▶ [Work to complete] Write out the stretch of the records from the line containing "order: Lamiales" through the end, word for word.

▶ [Data lines]
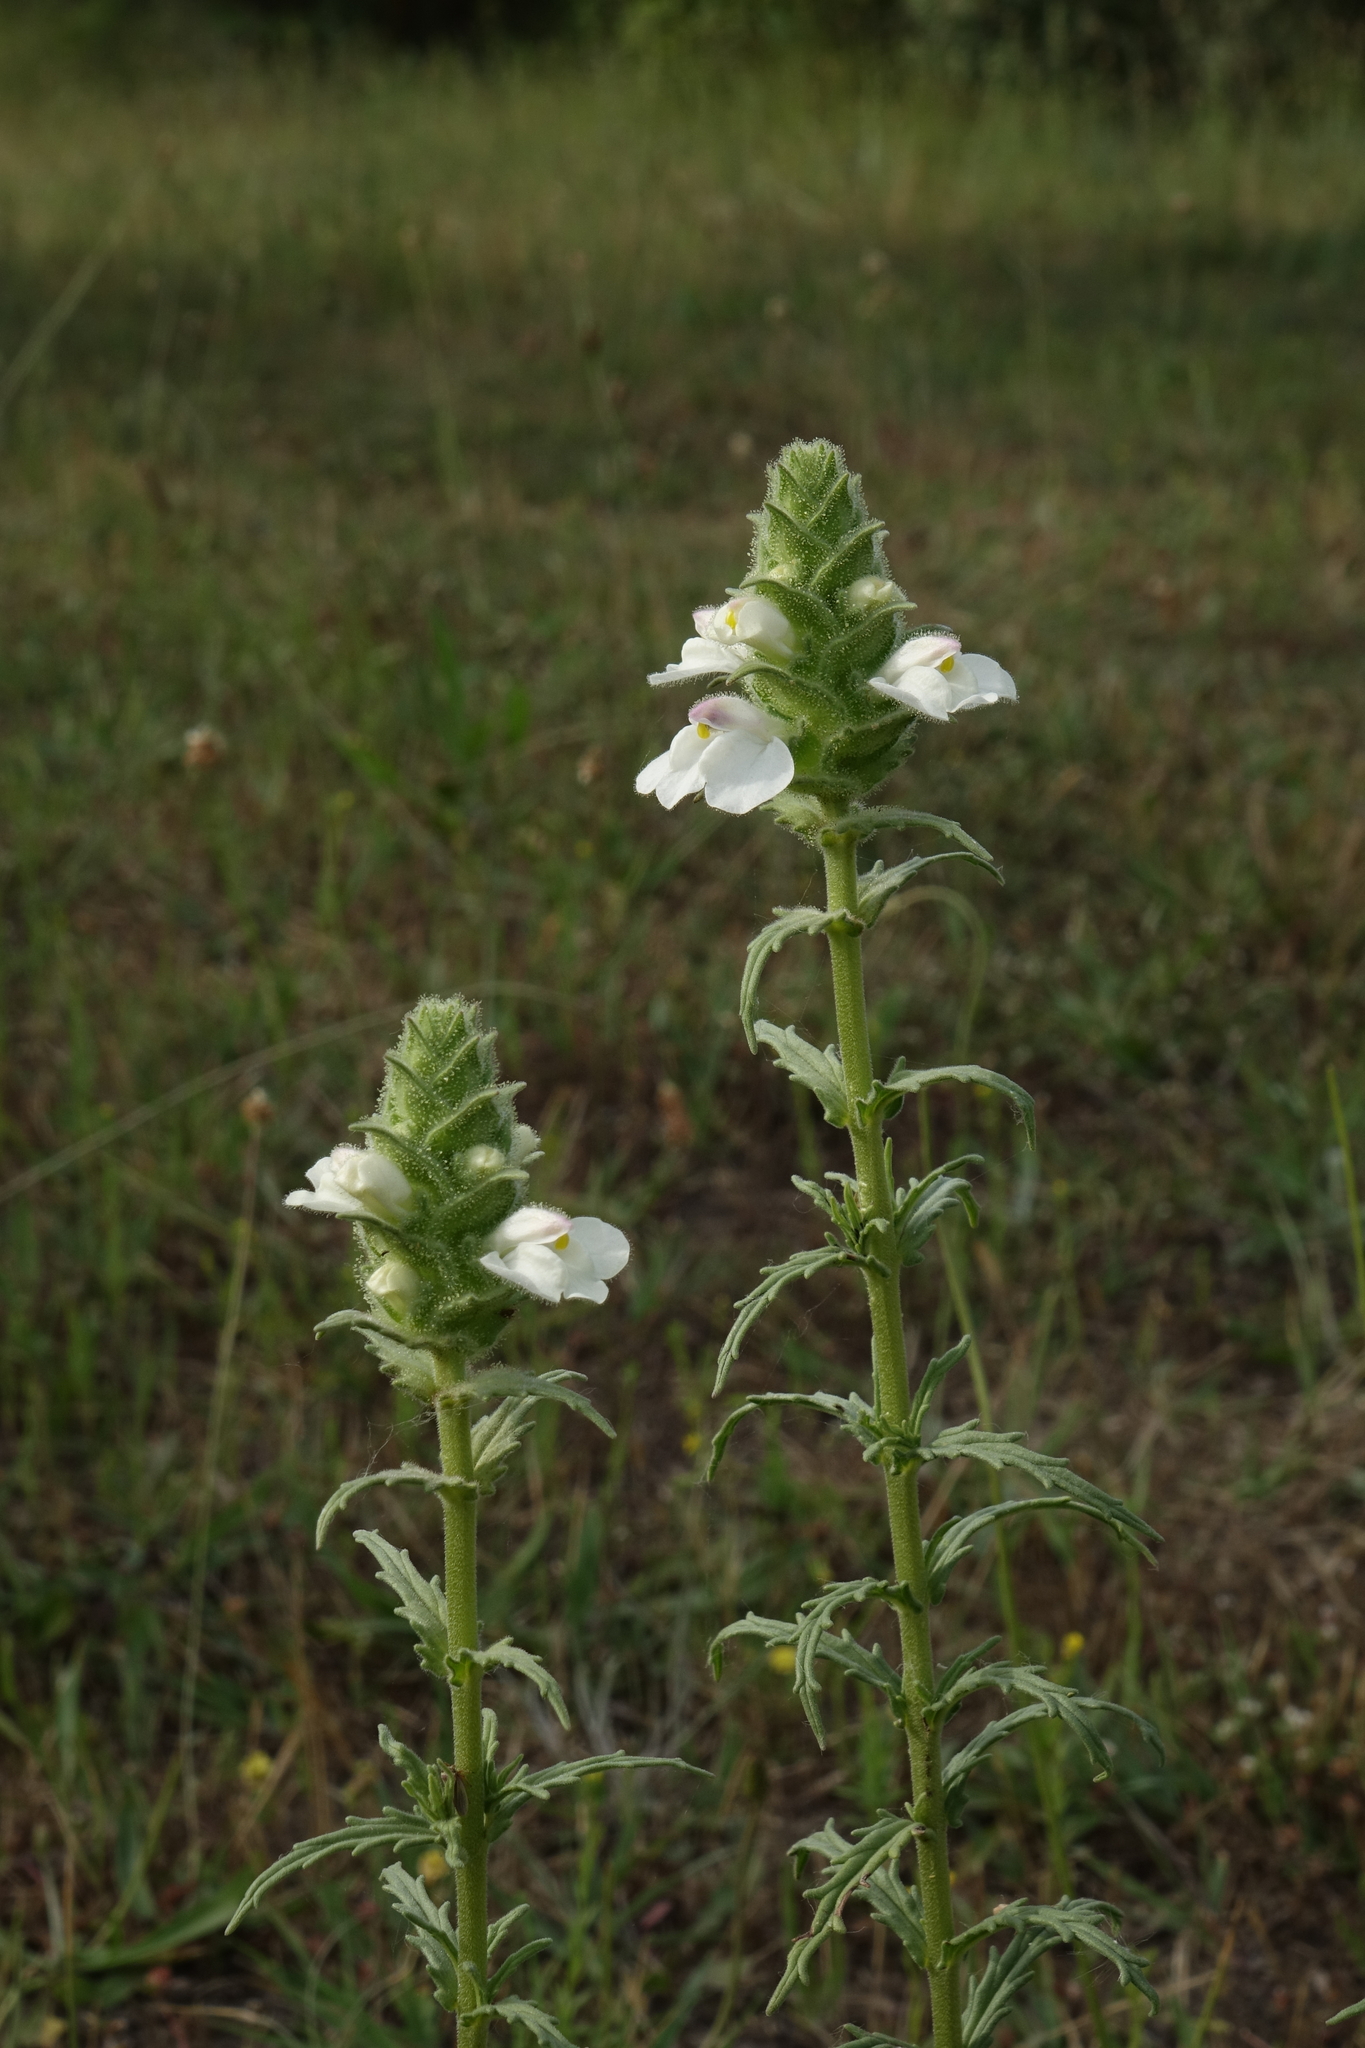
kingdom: Plantae
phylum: Tracheophyta
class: Magnoliopsida
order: Lamiales
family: Orobanchaceae
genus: Bellardia
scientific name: Bellardia trixago
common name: Mediterranean lineseed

▶ [Solution for this task]
order: Lamiales
family: Orobanchaceae
genus: Bellardia
scientific name: Bellardia trixago
common name: Mediterranean lineseed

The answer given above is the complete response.